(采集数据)

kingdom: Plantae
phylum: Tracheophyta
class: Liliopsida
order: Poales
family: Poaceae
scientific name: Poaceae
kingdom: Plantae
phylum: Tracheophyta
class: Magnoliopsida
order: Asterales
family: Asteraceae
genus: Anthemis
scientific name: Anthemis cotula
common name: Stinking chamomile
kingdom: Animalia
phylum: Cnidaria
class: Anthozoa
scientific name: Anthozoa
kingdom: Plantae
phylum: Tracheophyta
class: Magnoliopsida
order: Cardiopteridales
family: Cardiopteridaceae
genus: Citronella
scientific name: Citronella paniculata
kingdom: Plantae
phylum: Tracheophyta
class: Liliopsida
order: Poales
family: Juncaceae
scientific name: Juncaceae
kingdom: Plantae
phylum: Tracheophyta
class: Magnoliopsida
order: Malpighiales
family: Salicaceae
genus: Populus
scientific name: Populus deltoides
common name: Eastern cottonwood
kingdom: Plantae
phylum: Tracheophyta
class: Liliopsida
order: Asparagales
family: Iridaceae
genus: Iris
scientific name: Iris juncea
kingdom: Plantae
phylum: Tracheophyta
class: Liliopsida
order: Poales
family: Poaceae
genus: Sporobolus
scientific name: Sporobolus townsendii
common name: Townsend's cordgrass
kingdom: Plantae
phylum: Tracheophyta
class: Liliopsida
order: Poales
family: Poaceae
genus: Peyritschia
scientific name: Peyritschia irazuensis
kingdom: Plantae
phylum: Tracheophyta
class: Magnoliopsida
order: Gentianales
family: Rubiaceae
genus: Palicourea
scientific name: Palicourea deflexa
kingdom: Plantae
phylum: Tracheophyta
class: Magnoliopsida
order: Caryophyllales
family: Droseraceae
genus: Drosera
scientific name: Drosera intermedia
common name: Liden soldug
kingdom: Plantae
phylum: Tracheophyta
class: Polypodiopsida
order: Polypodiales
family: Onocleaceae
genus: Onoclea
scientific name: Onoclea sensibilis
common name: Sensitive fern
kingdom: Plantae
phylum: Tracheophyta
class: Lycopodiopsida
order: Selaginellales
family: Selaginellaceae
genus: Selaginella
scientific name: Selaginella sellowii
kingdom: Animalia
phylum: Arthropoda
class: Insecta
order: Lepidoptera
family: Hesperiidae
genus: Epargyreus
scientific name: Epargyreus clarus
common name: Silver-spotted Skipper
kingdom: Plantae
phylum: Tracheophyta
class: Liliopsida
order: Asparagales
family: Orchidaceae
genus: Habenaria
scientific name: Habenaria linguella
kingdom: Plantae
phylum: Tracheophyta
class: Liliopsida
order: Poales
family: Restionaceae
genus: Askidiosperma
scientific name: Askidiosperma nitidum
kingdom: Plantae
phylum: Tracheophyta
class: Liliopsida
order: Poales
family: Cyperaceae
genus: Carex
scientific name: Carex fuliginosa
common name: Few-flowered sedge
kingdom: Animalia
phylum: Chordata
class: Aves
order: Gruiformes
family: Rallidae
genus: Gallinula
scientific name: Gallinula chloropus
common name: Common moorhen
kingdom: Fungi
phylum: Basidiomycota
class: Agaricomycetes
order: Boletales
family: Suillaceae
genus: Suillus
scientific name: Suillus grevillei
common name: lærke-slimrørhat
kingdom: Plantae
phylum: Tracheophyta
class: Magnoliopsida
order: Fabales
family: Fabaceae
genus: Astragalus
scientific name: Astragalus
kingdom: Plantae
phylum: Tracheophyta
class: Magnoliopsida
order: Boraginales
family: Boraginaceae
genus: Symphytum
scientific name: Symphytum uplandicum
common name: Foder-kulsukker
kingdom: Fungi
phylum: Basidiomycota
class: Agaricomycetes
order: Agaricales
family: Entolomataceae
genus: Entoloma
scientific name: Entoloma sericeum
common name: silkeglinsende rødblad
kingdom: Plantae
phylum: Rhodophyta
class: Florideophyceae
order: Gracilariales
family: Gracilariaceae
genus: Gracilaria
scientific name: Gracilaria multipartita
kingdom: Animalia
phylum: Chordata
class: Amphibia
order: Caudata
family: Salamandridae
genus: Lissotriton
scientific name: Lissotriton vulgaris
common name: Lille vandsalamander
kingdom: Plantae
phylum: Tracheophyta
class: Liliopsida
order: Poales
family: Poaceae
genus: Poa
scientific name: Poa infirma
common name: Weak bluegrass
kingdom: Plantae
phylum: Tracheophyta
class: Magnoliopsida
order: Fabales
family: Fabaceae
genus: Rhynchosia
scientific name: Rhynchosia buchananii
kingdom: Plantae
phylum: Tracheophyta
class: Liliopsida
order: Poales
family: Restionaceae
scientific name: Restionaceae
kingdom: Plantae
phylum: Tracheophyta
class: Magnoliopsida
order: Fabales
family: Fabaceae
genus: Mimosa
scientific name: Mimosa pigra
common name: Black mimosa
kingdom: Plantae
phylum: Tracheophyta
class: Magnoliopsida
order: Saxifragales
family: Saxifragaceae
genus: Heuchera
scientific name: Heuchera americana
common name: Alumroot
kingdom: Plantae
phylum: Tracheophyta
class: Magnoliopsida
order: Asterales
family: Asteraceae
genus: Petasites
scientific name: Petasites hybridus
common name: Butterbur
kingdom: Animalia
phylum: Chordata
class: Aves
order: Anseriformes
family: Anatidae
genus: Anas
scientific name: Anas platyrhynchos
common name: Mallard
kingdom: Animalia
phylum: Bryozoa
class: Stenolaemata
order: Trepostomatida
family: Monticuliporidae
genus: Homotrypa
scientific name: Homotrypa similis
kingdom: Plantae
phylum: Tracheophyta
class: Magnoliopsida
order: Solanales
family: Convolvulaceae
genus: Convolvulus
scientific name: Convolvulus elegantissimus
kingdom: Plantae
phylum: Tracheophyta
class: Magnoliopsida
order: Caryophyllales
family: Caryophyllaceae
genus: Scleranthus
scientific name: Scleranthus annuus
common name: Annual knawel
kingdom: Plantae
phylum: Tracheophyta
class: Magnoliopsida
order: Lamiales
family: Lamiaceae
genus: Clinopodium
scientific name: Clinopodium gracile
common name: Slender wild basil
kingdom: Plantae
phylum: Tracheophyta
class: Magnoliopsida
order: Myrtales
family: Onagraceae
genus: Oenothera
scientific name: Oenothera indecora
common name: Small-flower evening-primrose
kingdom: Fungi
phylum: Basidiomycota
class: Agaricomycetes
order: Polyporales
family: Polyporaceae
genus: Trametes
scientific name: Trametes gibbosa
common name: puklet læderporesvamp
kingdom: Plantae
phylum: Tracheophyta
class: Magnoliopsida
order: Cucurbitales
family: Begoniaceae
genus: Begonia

▶ [任务要求]: 把上面采集数据里从包含“family: Monticuliporidae”的那一行起，到包含“scientific name: Scleranthus annuus”的那一行止，逐字照抄一遍，首尾两行都要包括。

▶ [答案如下]:
family: Monticuliporidae
genus: Homotrypa
scientific name: Homotrypa similis
kingdom: Plantae
phylum: Tracheophyta
class: Magnoliopsida
order: Solanales
family: Convolvulaceae
genus: Convolvulus
scientific name: Convolvulus elegantissimus
kingdom: Plantae
phylum: Tracheophyta
class: Magnoliopsida
order: Caryophyllales
family: Caryophyllaceae
genus: Scleranthus
scientific name: Scleranthus annuus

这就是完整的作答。